Four Mistakes to Avoid

        Capacity vs. energy: Some argue the decision applies only to energy markets. Sorry. If FERC has no jurisdiction to order compensation to retail consumers for any product, and no jurisdiction to order compensation for demand response to any customer, it doesn't matter whether the market hosting the transaction is one for capacity or energy—the jurisdictional problem is the same. (But as noted above, the jurisdictional problem goes away if demand response can function as an "ancillary service," i.e., a transmission service.)

        Imputing ideology: Some have imputed to the D.C. Circuit panel majority an ideological, pro-pollution, pro-"deregulation" agenda. Nope. One might have preferred an opinion reflecting a more expert understanding of regional electricity markets; one that relied less on imprecise adverbs like "directly" and "indirectly" (concerning effects on retail markets), one more willing to defer to FERC's statutory interpretation. But the opinion used the normal tools courts use to judge the lawfulness of agency actions. There was no ideology.

        Ignoring generators' pricing: Generators who are celebrating their court victory should be careful what they wish for. Many of them have "market pricing" authority—the FERC-granted right to sell capacity or energy at whatever price the market will bear. But that right is rooted in a premise: that market forces are pushing prices down to "just and reasonable" levels. If these market forces are insufficient because demand response is absent, generators can lose their market pricing authority. FERC, RTO market monitors, and states should be investigating.

        More appellate litigation: Appellate challenges to FERC decisions are a constant. But until recently, most have involved narrow questions, like whether FERC acted arbitrarily, ignored evidence, or failed to explain itself. We now are seeing frequent challenges to FERC's subject matter jurisdiction. The reason is obvious: Our 1935 statute is a poor fit for 2014 markets. If instead of brief-writing, appellate-arguing and conference-attending we could go into statute-revising, we could get to cost-effectiveness without judicial help.

Comments

Guest

Scott -- Ohio has a demand response and energy efficiency requirement. EE can qualify as both. In recent years, the Commission has blessed and order utilities to sell the DR attributes into the PJM Base Residual Auction, the three-year forward auction. While PJM has tightened up what it will count as DR, the situation is still that the distribution utility must sell at least of portion of the DR it funds to meet state standards into the BRA. The proceeds are netted against program cost. The DR is bid in as a price taker, and the auction sets the price. I don't see this as conflicting with the District Court ruling throwing out Order 745. FERC is not setting a retail rate.
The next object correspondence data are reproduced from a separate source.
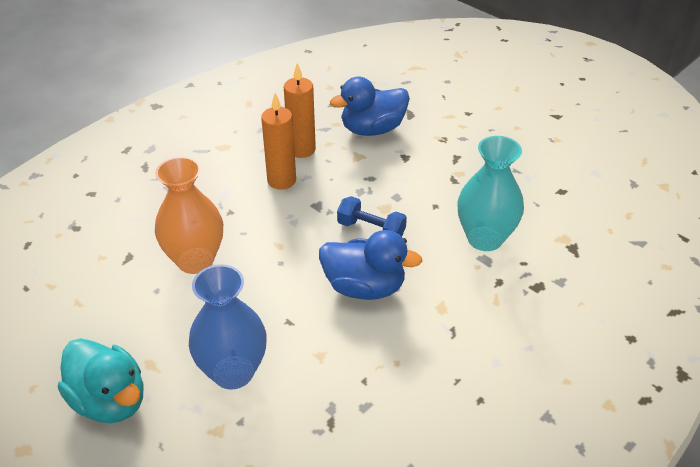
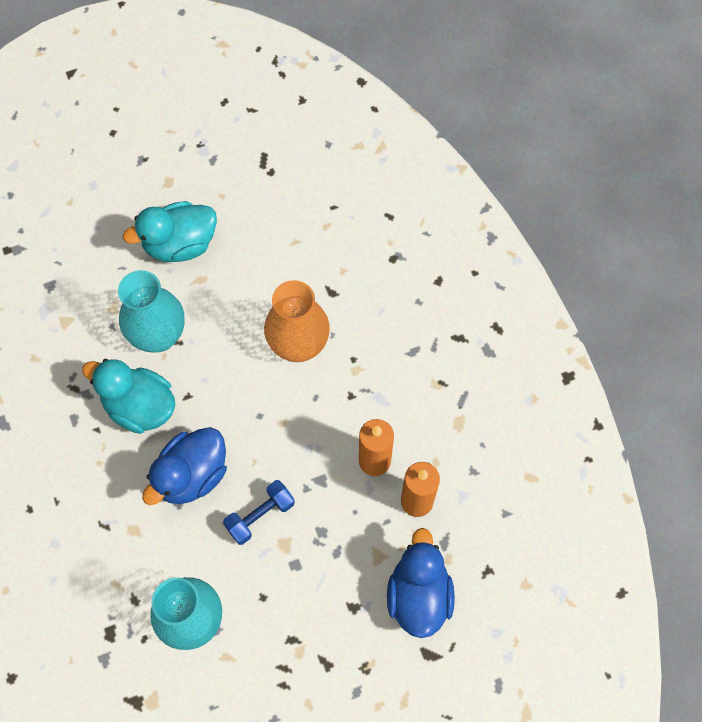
camera: 115 degrees right, 25 degrees up
(233, 372) = (159, 336): blue vase -> turquoise vase
(319, 355) = (139, 406): none -> turquoise duck

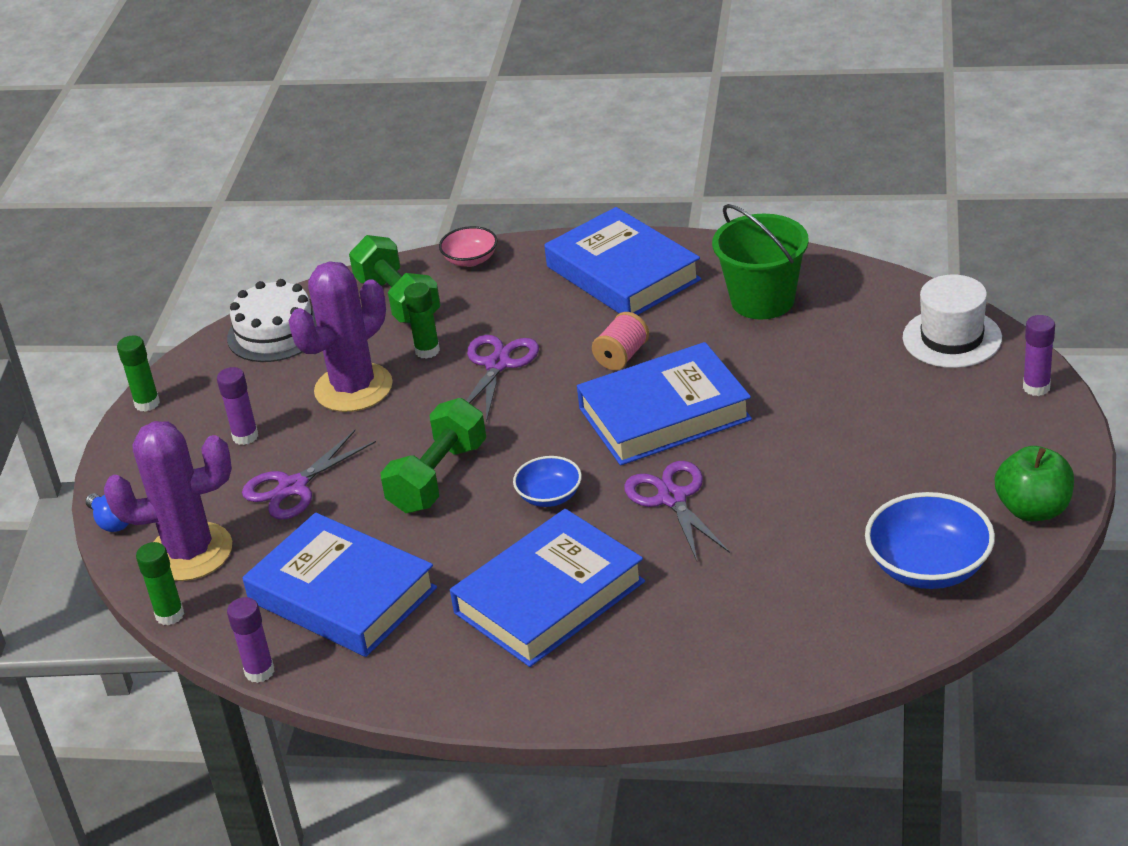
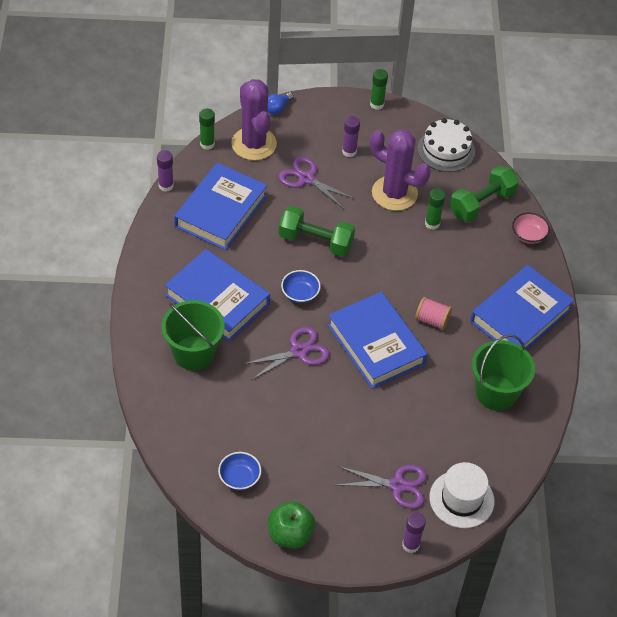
camera: 75 degrees right, 15 degrees up
(497, 364) = (420, 259): purple scissors -> purple scissors (397, 485)
(666, 626) = (193, 353): none -> green bucket
(928, 567) = (239, 477): blue bowl -> blue bowl, size x0.58

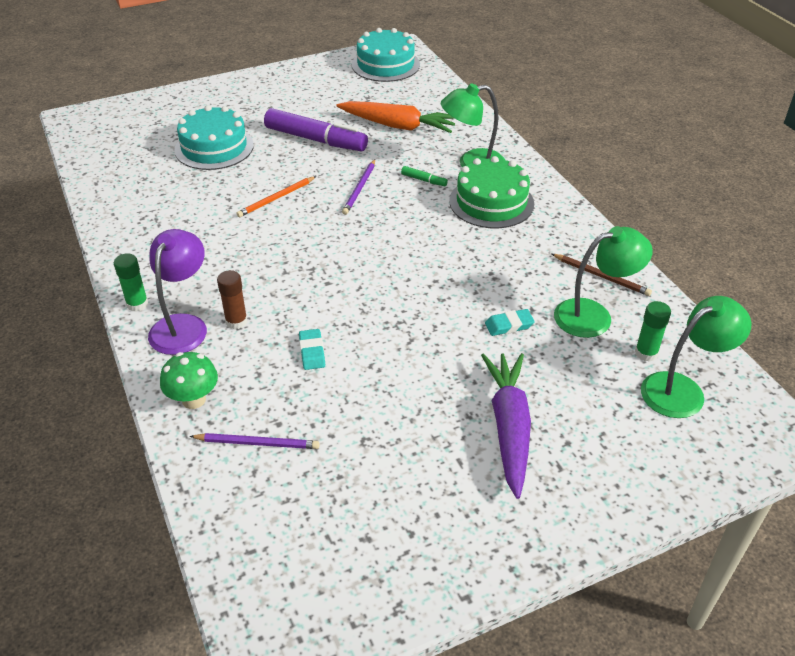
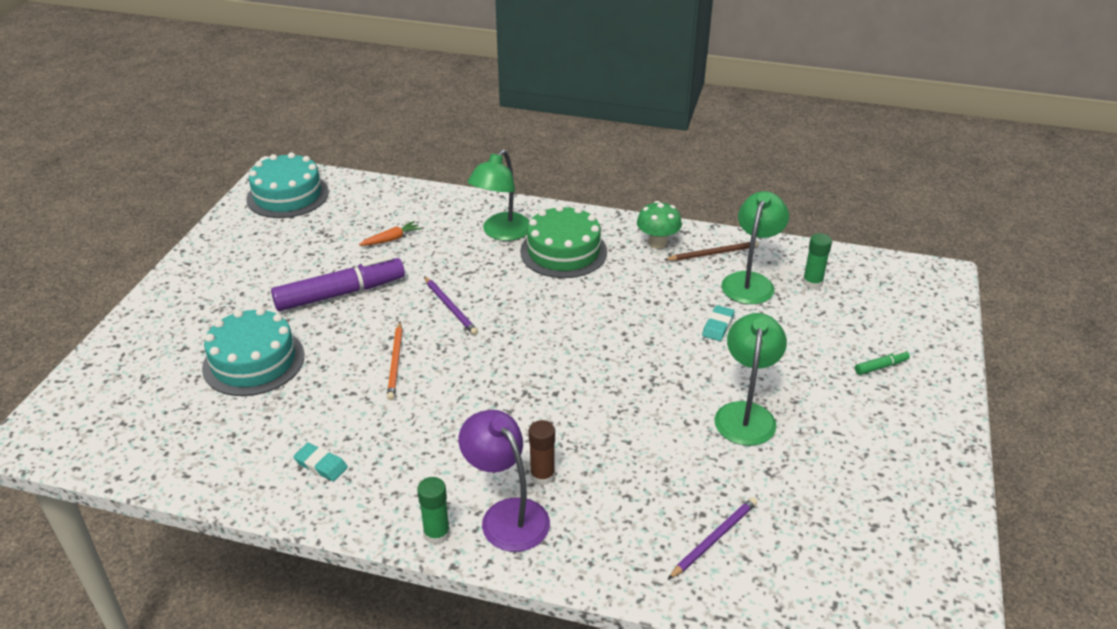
camera: 50 degrees left, 5 degrees down
(194, 400) = (618, 555): green mushroom -> green mushroom (657, 243)
(312, 352) = (635, 448): turquoise eraser -> turquoise eraser (321, 465)
(398, 126) = (391, 239): orange carrot -> orange carrot, size x0.46
(424, 180) = (488, 268): green marker -> green marker (881, 367)
(509, 427) = (825, 388): purple carrot -> none
(683, 390) = (862, 289): green lamp -> green lamp (746, 414)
It has merely authorized PJM to use a market to set prices. PJM has opted to use a BRA to ensure adequate capacity resources are available in the future. Ohio requires the LSE's -- the distribution companies -- to bid in DR that they have bought and paid for (admittedly with ratepayer dollars). The Ohio Commission reasoned that the distribution utilities must squeeze all the value out of the DR it can by selling it into the PJM market. Again, I don't see how this decision undermines or prohibits that requirement. Dave Rinebolt Ohio Partners for Affordable Energy.